─── Estratto selezionato

Il pallone passa da Chiellini a Szczesny, che, inizialmente, orienta lo stop del pallone verso destra, preparando un giro palla verso Danilo.


 


 

In maniera più ambiziosa però il portiere polacco rinuncia all’apertura verso il terzino destro, torna verso il centro del campo e, cercando di non assecondare la pressione avversaria, serve in mezzo Bentancur che si muove in appoggio venendo incontro al pallone. Probabilmente è già questo il primo errore di Szczesny, che guardando senza pressione l’intero campo da gioco, serve il compagno in una situazione complicata senza immaginare i successivi sviluppi dell’azione, oggettivamente complessi vista la disposizione dei giocatori bianconeri. Prima di ricevere, Bentancur gira per ben due volte la testa per controllare la pressione alle sue spalle di Sergio Oliveira.


 


 

Con le spalle alla porta avversaria Bentancur non ha nessuna opzione di passaggio facile perché tutta la linea difensiva è schiacciata sulla linea di fondo e ben pressata dai giocatori portoghesi. E, in una situazione così complessa da gestire, sono emersi tutti i limiti nella lettura e nella gestione della pressione non solo di Bentancur, ma anche dello stesso Szczesny. Con i compagni indisponibili e mal piazzati, le soluzioni per resistere alla pressione avrebbero dovuto comprendere in prima persona lo stesso Bentancur e, in alternativa, il portiere bianconero.


 

Uno dei principi che permettono alla costruzione bassa di essere efficace e di creare gli spazi che si prefigge di ottenere è quello di accettare la pressione avversaria, anzi, addirittura di desiderarla e invitarla per poi attaccarla alle spalle. Fondamentale in questo senso è il momento in cui liberarsi del pallone, che deve essere sincronizzato in maniera inversa alla pressione avversaria. Se tenere troppo il pallone può generare palle perse, liberarsene troppo presto, senza avere attirato fino in fondo la pressione, non permette di utilizzare efficacemente a proprio vantaggio il pressing avversario. Il concetto che sta alla base del principio di “condurre per attirare” vale anche per le complesse gestioni del pallone spalle alla porta. Al di là di quello più evidente sulla direzione del passaggio verso Szczesny, il primo errore di Bentancur è forse più profondo e concettuale, e in parte spiega non solo l’errore successivo ma anche gli imbarazzi già dimostrati in passato dall’uruguaiano in zone arretrate di campo.

──────
─── Righe fornite

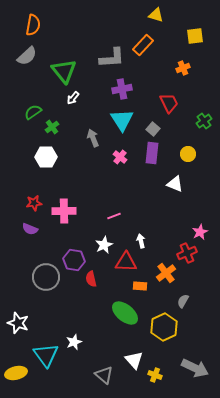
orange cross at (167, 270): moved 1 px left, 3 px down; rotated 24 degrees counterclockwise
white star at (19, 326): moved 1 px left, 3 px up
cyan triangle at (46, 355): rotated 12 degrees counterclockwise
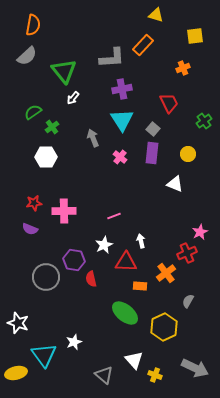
gray semicircle at (183, 301): moved 5 px right
cyan triangle at (46, 355): moved 2 px left
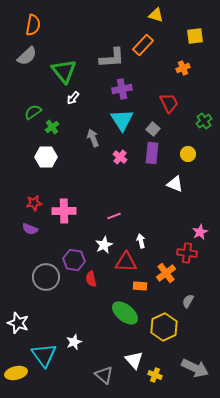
red cross at (187, 253): rotated 30 degrees clockwise
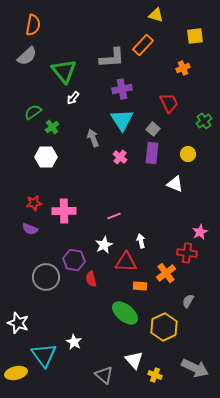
white star at (74, 342): rotated 21 degrees counterclockwise
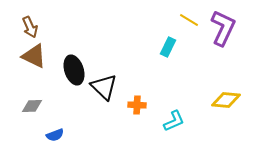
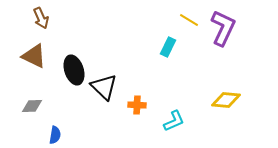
brown arrow: moved 11 px right, 9 px up
blue semicircle: rotated 60 degrees counterclockwise
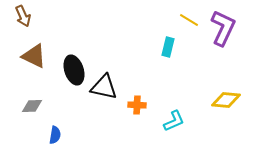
brown arrow: moved 18 px left, 2 px up
cyan rectangle: rotated 12 degrees counterclockwise
black triangle: rotated 32 degrees counterclockwise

──────

--- Compiti da svolgere ---
[A] Ricopia tra le righe fornite il tratto che va dalla riga contenente "brown arrow: moved 18 px left, 2 px up" fino all'ultima, entrambe incluse.
[B] Scrivi il seguito dell'estratto sull'errore di Bentancur, riprendendo dal punto in cui si ferma.
L'estratto e le righe fornite sono materiali distinti e indipendenti.

--- Risultati dei compiti ---
[A]
brown arrow: moved 18 px left, 2 px up
cyan rectangle: rotated 12 degrees counterclockwise
black triangle: rotated 32 degrees counterclockwise

[B]
 

Bentancur, sostanzialmente, vuole solo allontanare da sé la pressione, senza gestirla e utilizzarla a proprio vantaggio. Il suo primo pensiero è quello di sfuggirle, cedendo prima possibile il pallone, col risultato, nel migliore dei casi, di non ottenere alcun vantaggio dalla propria ricezione. Nella situazione del gol, poi, Bentancur fugge dalla pressione correndo troppo velocemente all’indietro, peggiorando così il possibile angolo e la distanza di passaggio verso Szczesny cercando immediatamente di servirlo senza provare a gestire con il pallone la sua distanza da Sergio Oliveira. Troppo preoccupato di ciò che accade alle sue spalle, non si accorge che alla sua sinistra Taremi può contendere il pallone che ha servito a Szczesny sul piede destro, nell’incauta intenzione di permettere al proprio portiere di giocare con il piede forte.


 

Anche Szczesny, come detto, ha le sue responsabilità. Dopo avere servito Bentancur in una situazione complessa, il portiere polacco infatti non prova in alcuna maniera a trarre vantaggio dal fatto di essere l’unico possibile ricevente inizialmente libero dalla marcatura avversaria. Dopo la trasmissione del pallone verso Bentancur l’atteggiamento del portiere è troppo passivo: non rende il passaggio dell’uruguaiano più sicuro muovendosi verso la propria sinistra e, anzi, si schiaccia verso la linea di porta favorendo in un certo senso l’errore di Bentancur. 


 


 

L’azione, che è costata alla Juventus il gol dello svantaggio iniziale e ha indirizzato sia tatticamente che emotivamente il match, non è però certo stata isolata. Per tutta la partita, e in particolare nel primo tempo, i bianconeri hanno sofferto le mirate occasioni in cui strategicamente e in maniera intelligente il Porto ha alzato il pressing mettendo a nudo le difficoltà in costruzione bassa degli uomini di Pirlo. Bentancur, dopo quello sanguinosissimo che è costato il gol del primo vantaggio del Porto, ha perso altri 5  palloni nella propria metà campo.


 

L’attacco posizionale


Quando non alzava il pressing, o quando il pressing non andava a buon fine, il Porto si è difeso posizionalmente con due linee da quattro uomini molto strette e molto alte sul campo. Difensivamente sono stati importanti anche i due attaccanti, Marega e Taremi, infaticabili nella loro applicazione in fase di non possesso. I lusitani hanno compresso il campo verticalmente tenendo vicine le due linee e protetto il centro tenendo particolarmente ridotte le distanze tra i giocatori dei reparti. Inoltre Sergio Conceição ha predisposto alcuni accorgimenti specifici sulla costruzione del gioco della Juventus che hanno mirato, con successo, a rendere meno fluida la circolazione del pallone per i bianconeri.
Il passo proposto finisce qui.